Olhos do-contras

segunda-feira, 12 de julho de 2010


É sair um pouco do foco da história contar, exatamente, como o olho funciona mas, acreditem em mim, ele não focaliza a imagem como ela deveria ser focalizada. Ele a vira de ponta-cabeça. Quer dizer... Chega, na sua retina, uma imagem de cabeça para baixo do mundo externo. Aí você deve estar se perguntando "como é, então, que eu vejo tudo direitinho?!?" A resposta não é tão complexa. Seu cérebro, que é mais esperto que a gente, já sabia que dessa visão de cabeça para baixo, e desvira tudo para que "a anta que comanda o cérebro" possa ver tudo direitinho...

O estranho é que nem todas as pessoas podem receber essa mesma resposta para a pergunta que você deve ter se feito. E é aí que entra a nossa história:

Cícero era um homem que nasceu com uma anomalia muito rara no cérebro. Ele parecia não ter aquela partezinha que virava a imagem captada pelos órgãos oculares de cabeça para baixo. Ou seja, Cícero via tudo tudo de ponta-cabeça.

Tinham aquelas pessoas que eram meio burrinhas e que falavam cima, querendo dizer baixo, ao falar com ele. Mas o nosso cima era o cima dele, só que se nós víssemos como ele vê, veríamos que o 'cima' estava embaixo. Entenderam? O homem vivia uma vida normalíssima, afinal de contas, ele nasceu nessa perspectiva. Pra ele, aquilo era o normal e ele nunca havia se incomodado com esse aspecto curioso de sua vida. Quem o conhece até o ouvia dizer muito: "Acho que deve ter um monte de gente assim e que não sabe!".

Mas, num belo dia, Cícero estava vendo a paisagem com seu amigo e o pediu para tirar uma foto com sua Polaroid. O outro tirou, puxou e sacudiu aquele papelzinho até dar pra ver mas, na hora de entregar a foto para seu amiguinho anômalo, deu o papel, por engano, de cabeça para baixo.

Quando o homem olhou para aquele papel, chorou sem parar... Chorou lágrimas que subiam, copiosamente, pelos olhos invertidos de Cícero. Seu amigo, que sempre achou que ele não dava importância, disse, confuso, ao protagonista:
-Calma, amigo! A foto está de cabeça para baixo.
-É lindo! É muito mais lindo do que eu vejo! Eu só vejo céu! Não reparava nessa mudança mágica de cores próxima a montanha!!!
-Mas agora você pode reparar do seu jeito... - O amigo era muito sábio... Quer dizer, pelo menos eu acho... Ah! Você não deve querer saber do que eu acho, voltando ao diálogo:
-Não. O mundo normal é muito mais belo e colorido do que essa minha visão às avessas do meu olho do-contra!

Eu não vou falar das exatas palavras daqui pra frente, porque elas não têm a menor importância... Fato é que o amigo de Cícero tentou conformá-lo e convencê-lo de todas as maneiras possíveis. Mas não foi bem sucedido em nenhuma delas... Cícero queria porque queria "ser normal". Os dois, tristes do acontecido, voltaram para suas casas.

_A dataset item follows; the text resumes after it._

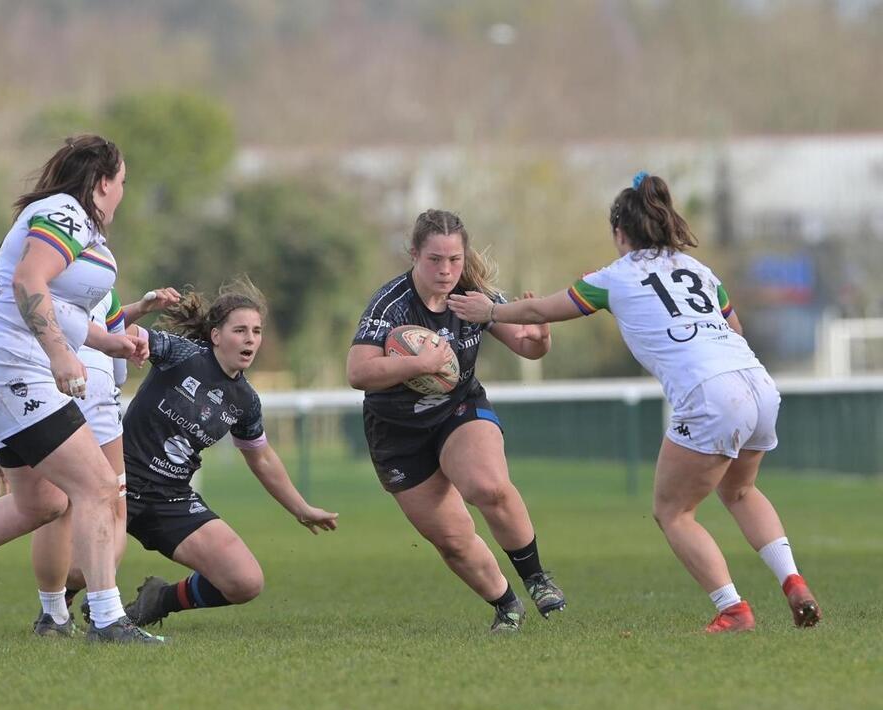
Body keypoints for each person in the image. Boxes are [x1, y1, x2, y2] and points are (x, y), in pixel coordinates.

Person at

A partir do dia seguinte, Cícero havia começado a procurar opiniões médicas sobre sua visão e descobriu algo, a seu ver (heheheh!! A seu ver!!! ... ah! é... Desculpa...), formidável. A parte do cérebro de Cícero que virava as imagens de volta ao normal, além de ser existente, funcionava perfeitamente bem. Só estava era 'desligada' do resto do cérebro, alguma coisa sobre sinapses importante e bla bla bla de médico.

O neurologista disse, depois de muita insistência de Cícero, que era possível uma cirurgia para 'ligar os pontos' que faltavam. "É como ligar tomadas para permitir que a corrente elétrica passe", dizia o médico. O homem tinha ficado tão empolgado com a ideia de "voltar ao normal" que só pensava em fazer a tal 'ligação de tomadas'... Mas o neurologista disse, com muita propriedade, que essa cirurgia exigia, literalmente, o toque no cérebro humano. Tem de se abrir um buraco no crânio de Cícero, mecher com circuitos em uma área perigosa do cérebro... Era uma péssima ideia a cirurgia. Ainda mais fazê-la em um paciente que consegue viver perfeitamente bem com a anomalia.

Cícero não quis saber e fez a tal cirurgia. No dia fatídico ele acordou feliz, falava "vou nascer de novo!" Sentia as melhores coisas de imaginar que ia ver tudo como os outros, que seria uma pessoa com uma vista muito melhor do que a que tinha agora. Como naquela foto! Cícero morreu na mesa de cirurgia.